Instructions to follow >> Find the line with "[461,281,484,300] by ->" and the line with "[604,281,667,296] [46,323,246,338] month." in the entries below; output exactly those two lines, every line between them, and no others.

Material supplied >>
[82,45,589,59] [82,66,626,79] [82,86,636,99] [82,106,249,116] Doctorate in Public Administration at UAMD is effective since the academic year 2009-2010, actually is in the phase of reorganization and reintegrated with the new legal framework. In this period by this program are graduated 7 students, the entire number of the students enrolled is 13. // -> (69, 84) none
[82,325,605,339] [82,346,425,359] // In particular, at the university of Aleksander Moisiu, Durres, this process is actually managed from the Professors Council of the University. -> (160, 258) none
* * *
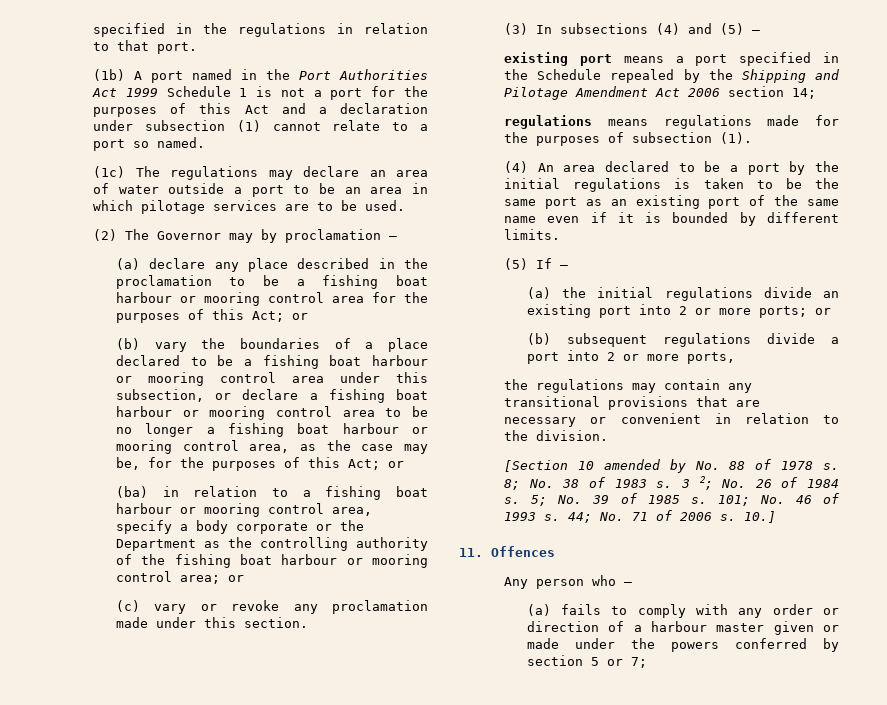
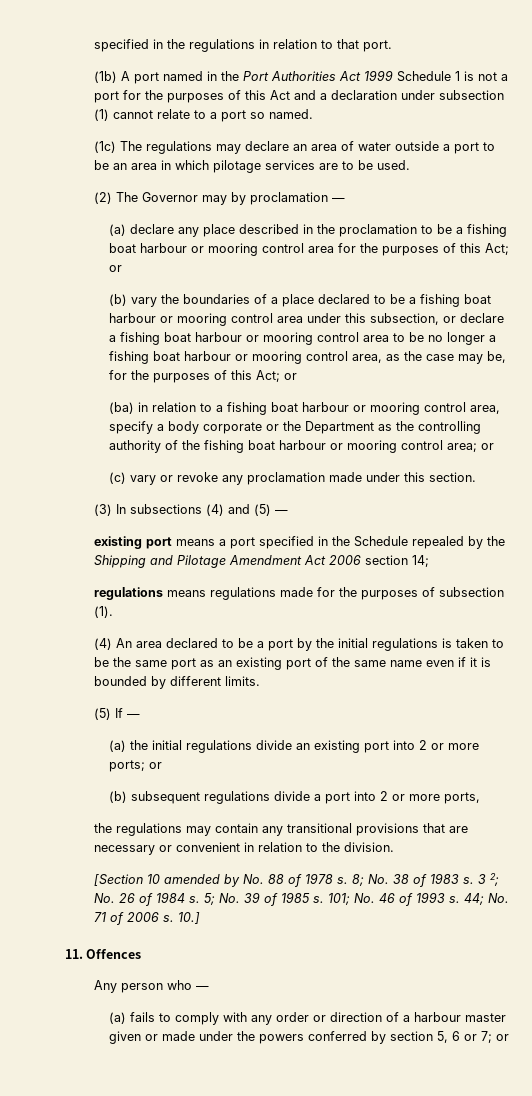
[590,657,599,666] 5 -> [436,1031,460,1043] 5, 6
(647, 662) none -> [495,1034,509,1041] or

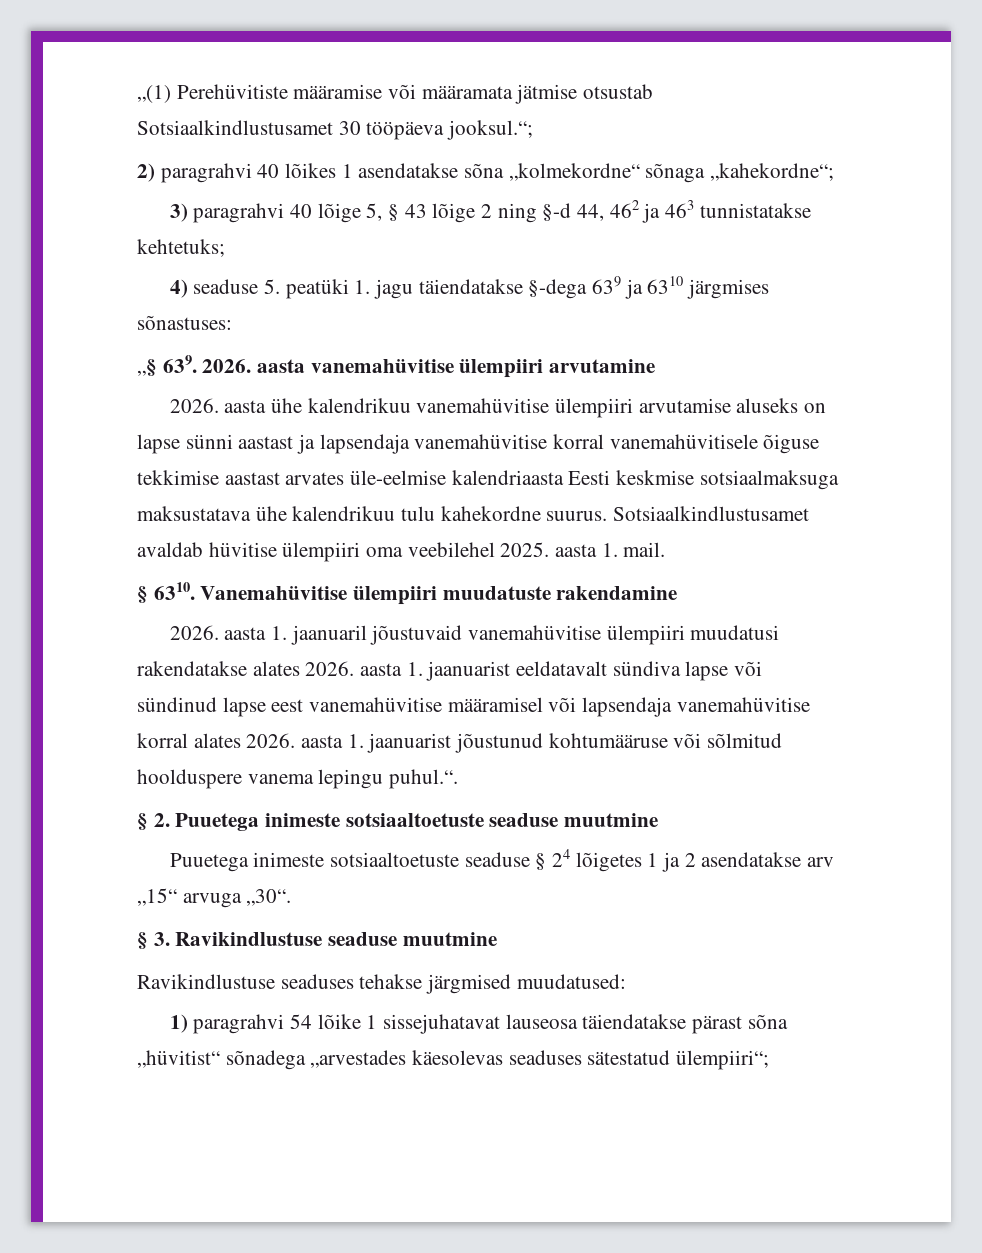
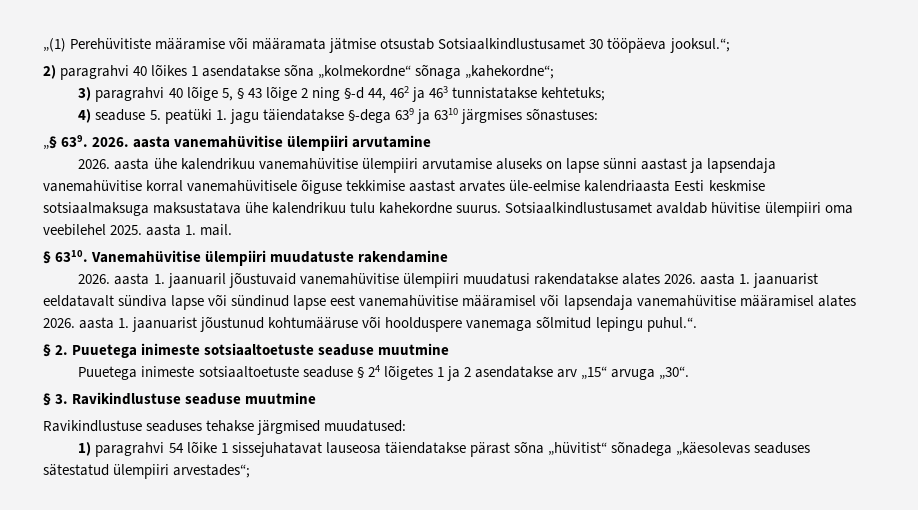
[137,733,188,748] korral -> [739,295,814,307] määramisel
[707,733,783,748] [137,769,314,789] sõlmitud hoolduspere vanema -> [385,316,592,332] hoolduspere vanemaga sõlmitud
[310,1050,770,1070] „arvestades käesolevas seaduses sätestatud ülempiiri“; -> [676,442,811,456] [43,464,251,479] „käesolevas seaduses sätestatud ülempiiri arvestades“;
==
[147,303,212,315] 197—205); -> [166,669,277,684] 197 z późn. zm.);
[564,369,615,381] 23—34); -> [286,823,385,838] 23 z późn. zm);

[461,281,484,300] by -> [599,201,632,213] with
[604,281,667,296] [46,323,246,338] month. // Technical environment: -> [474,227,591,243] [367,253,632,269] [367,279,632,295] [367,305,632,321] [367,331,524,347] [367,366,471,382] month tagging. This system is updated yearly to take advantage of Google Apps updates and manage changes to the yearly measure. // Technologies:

Task result >>
[461,281,484,300] by -> [599,201,632,213] with
[604,281,667,296] [46,323,246,338] month. // Technical environment: -> [474,227,591,243] [367,253,632,269] [367,279,632,295] [367,305,632,321] [367,331,524,347] [367,366,471,382] month tagging. This system is updated yearly to take advantage of Google Apps updates and manage changes to the yearly measure. // Technologies:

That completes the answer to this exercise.